ComfyUI: Building a Production Pipeline
ComfyUI is the node graph that serious image people use when they need full control. Instead of a prompt box, you wire together loaders, samplers, and post steps into a graph you can save, reuse, and version. This lesson builds a clean text to image graph and explains every node.
Step 1: Install and load a base graph
Install ComfyUI locally if you have an NVIDIA GPU, or run it on a hosted GPU through RunPod or a managed ComfyUI host. On first launch it loads a default text to image graph you can study.

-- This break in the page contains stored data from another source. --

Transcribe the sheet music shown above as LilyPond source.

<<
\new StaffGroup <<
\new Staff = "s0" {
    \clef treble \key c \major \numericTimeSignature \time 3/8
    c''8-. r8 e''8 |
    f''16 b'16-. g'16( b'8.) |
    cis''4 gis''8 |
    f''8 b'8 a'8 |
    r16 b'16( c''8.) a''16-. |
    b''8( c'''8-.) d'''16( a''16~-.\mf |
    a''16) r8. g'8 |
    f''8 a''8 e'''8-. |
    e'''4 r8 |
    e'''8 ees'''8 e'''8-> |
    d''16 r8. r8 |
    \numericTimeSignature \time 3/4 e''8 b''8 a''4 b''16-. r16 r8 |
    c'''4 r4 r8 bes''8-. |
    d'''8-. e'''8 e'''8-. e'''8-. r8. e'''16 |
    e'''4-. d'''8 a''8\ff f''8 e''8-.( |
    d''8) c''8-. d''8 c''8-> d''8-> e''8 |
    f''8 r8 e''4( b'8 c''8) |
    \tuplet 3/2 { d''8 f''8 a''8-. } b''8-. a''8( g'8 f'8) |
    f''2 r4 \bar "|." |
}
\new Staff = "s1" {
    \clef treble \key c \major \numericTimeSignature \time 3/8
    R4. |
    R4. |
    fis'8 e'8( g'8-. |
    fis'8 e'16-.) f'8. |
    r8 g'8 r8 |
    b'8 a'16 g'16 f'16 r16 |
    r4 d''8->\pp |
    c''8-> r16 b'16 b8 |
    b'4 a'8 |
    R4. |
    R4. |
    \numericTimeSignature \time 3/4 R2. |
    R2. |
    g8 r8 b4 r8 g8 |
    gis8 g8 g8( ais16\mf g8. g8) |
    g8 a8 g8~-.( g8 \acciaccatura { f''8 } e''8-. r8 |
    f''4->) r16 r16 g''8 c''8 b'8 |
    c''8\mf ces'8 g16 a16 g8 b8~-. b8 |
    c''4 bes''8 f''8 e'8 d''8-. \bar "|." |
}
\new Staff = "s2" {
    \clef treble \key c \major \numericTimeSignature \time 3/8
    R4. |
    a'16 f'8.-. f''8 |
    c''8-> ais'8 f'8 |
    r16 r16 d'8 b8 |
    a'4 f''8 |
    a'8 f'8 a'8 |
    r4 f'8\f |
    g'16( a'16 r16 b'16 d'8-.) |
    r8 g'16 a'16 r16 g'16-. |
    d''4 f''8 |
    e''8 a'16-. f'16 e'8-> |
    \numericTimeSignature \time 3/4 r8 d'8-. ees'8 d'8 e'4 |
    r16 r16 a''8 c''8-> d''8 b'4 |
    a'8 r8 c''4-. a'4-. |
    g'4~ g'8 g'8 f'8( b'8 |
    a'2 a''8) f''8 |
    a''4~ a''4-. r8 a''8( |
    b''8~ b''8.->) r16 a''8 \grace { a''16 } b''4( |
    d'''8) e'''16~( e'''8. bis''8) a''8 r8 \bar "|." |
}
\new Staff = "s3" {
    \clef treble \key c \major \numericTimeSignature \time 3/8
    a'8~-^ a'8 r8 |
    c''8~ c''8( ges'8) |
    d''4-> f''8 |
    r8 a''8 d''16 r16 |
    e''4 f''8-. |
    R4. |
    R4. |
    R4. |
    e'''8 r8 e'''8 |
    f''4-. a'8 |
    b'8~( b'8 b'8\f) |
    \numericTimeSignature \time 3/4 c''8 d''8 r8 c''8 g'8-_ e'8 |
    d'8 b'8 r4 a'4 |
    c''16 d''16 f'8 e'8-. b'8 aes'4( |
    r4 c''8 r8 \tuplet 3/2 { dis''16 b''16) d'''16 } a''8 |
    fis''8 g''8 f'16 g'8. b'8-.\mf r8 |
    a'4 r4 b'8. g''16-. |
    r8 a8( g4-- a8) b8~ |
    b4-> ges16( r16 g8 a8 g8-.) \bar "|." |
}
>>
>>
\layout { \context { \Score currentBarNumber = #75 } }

Step 2: Understand the core nodes
A minimal Flux graph chains a handful of nodes. The checkpoint loader brings in the model. Two text encode nodes hold your positive and negative prompts. An empty latent sets the size. The sampler does the work. A VAE decode turns the latent into pixels, and a save node writes the file.
| Node | Job |
|---|---|
| Load Checkpoint | Loads the Flux model weights |
| CLIP Text Encode | Turns your prompt into a conditioning |
| Empty Latent Image | Sets output width and height |
| KSampler | Runs the denoising steps |
| VAE Decode | Converts the latent to an image |
| Save Image | Writes the file to disk |
Step 3: Save the workflow as a reusable asset
The power of ComfyUI is that a graph is a file. Export it as JSON, drop it in a repo, and anyone can load the exact pipeline. Add nodes for upscaling and face fixing once, save it, and every future image runs through the same proven steps.
Result
You have a saved, repeatable ComfyUI graph that turns a prompt into a finished, upscaled image with the same quality every time, and a file you can share or version.